**SUPPLIED RECORDS:**

BEGIN

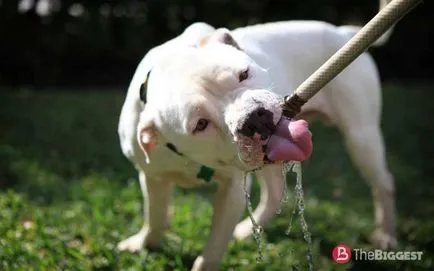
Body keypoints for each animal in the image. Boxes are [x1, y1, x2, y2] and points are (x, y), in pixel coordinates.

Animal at [117, 1, 396, 270]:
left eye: (243, 74)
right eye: (201, 124)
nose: (253, 117)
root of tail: (343, 32)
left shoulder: (232, 190)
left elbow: (214, 246)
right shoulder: (151, 177)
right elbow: (155, 216)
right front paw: (143, 244)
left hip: (361, 137)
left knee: (383, 183)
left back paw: (386, 235)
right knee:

END

Once the line containing "left eye: (243, 74)" is found, print it and every line after it through the end of the listing, exactly and alone.

left eye: (243, 74)
right eye: (201, 124)
nose: (253, 117)
root of tail: (343, 32)
left shoulder: (232, 190)
left elbow: (214, 246)
right shoulder: (151, 177)
right elbow: (155, 216)
right front paw: (143, 244)
left hip: (361, 137)
left knee: (383, 183)
left back paw: (386, 235)
right knee:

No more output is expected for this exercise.